No have not tried to upgrade 6.0

Xdd command is not available on our production server where MAPD is running

well,

from which I can see here the table is empty (probably has been truncated?) and the file filemgr_version is badly formed can you post the output of the command.

xdd /opt/data/data/mapd_data/table_2_19/filemgr_version

(you can also try this.
backup the directory containing the table this way cp /opt/data/data/mapd_data/table_2_19/ /opt/data/data/mapd_data/table_2_19_backup
and run
echo -n -e ‘\x1\x0\x0\x0’ >/opt/data/data/mapd_data/table_2_19/filemgr_version
)

Hello ,

Have tried suggested commands ,have tried below

[root@xxxxxxx ~]# cp -r /opt/data/data/mapd_data/table_2_19/ /opt/data/data/mapd_data/table_2_19_backup

[root@xxxxxxx ~]# echo -n -e ‘\x1\x0\x0\x0’ >/opt/data/data/mapd_data/table_2_19/filemgr_version

[wdbs@xxxxxxx ~] xxd /opt/data/data/mapd_data/table_2_19/filemgr_version {0000000: e280 9878 3178 3078 3078 30e2 8099 ...x1x0x0x0...} [wdbs@xxxxxxx ~]

Sorry .Still have same error

Hi,

i have been able to reproduce setting the error using a negative number in the filemgr_version, so setting to 1 it’s impossible get the error.

probably you are querying another table?

could you run the command
xdd /opt/data/data/mapd_data/table_2_19/filemgr_version

and on another table thats working (18 maybe)
xdd /opt/data/data/mapd_data/table_2_18/filemgr_version

hi @candido.dessanti

Please see the attached doc with details of working and non working table
debug1.txt (1.8 KB)

Hi @raj,

looking at your data
[wdbs@pcrfreporting log]$ xxd /opt/data/data/mapd_data/table_2_19/filemgr_version
0000000: e280 9878 3178 3078 3078 30e2 8099 ...x1x0x0x0...

this file look corrupted. when you run the command
echo -n -e ‘\x1\x0\x0\x0’ >/opt/data/data/mapd_data/table_2_19/filemgr_version

the resulting file would be 4 bytes and like this one

0000000: 0100 0000

Have you moved the database on other disks lately?
Could you try do do this
un-mount and remount the filesystem where you data is located?

hi @candido.dessanti

Thanks for your feedback we have not moved data to any disks and all the tables that are within MAPD resides on same disk and mount point . DO you feel if we try to drop and recreated the corrupted tables ,will it help ?

Hi,

I am not sure the tables are corrupted, but it looks the filesystem is because if you run the echo command you should get a 4 bytes file with the content 01000000, not that random number you are getting. You can try removing the filemgr_version of the table 2 19 restart the database and see what happens.
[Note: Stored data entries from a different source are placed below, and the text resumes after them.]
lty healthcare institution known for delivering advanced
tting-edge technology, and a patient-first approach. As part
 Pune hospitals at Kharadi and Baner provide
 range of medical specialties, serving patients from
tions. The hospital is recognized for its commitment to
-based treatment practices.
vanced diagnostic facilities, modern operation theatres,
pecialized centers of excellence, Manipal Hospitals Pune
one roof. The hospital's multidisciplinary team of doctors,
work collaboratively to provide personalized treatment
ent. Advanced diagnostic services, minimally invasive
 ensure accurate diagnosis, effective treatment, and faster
Looks a filesystem corruption to me, maybe some ssd are failing on some parts. It happened once to me

@candido.dessanti okay .We shall seek window from customer ,do below

rm -f /opt/data/data/mapd_data/table_2_19/filemgr_version

Restart Database .Assuming you meant the same by saying try removing .

Thank you

debug2.txt (311 Bytes)
Also please see the attached txt file where i have fired xxd on backup file that i took before running echo command and then with the latest file on which echo was fired
debug2.txt (311 Bytes)

have you did echo in the 2_19 table?

I’m seeing
Backup

[wdbs@pcrfreporting ~]$ xxd /opt/data/data/mapd_data/table_2_19/filemgr_version_210722
0000000: 0000 00ff ff …

Post doing echo

[wdbs@pcrfreporting ~]$ xxd /opt/data/data/mapd_data/table_2_46/filemgr_version
0000000: 0100 0000

Hi Sorry

Please refer this debug3

debug3.txt (385 Bytes)

try to run the

echo -n -e ‘\x1\x0\x0\x0’ >/opt/data/data/mapd_data/table_2_19/filemgr_version
and then this on the same file
xxd /opt/data/data/mapd_data/table_2_19/filemgr_version

the database is crashing because an unexpected value is read and it’s aborting the server to limit a possible corruption.

so the possible solutions, are fixing the filemgr_version files with the echo -n -e ‘\x1\x0\x0\x0’ command, or removing tham and making the syste re-create, but I’m not sure it’s going to work, because the values into the files cannot be come from the software, so check you disk and the filesystem to be sure that you havent a corruption

Thanks @candido.dessanti …Shall try and update by tomorrow

Hi Raj,

I will wait for feedback then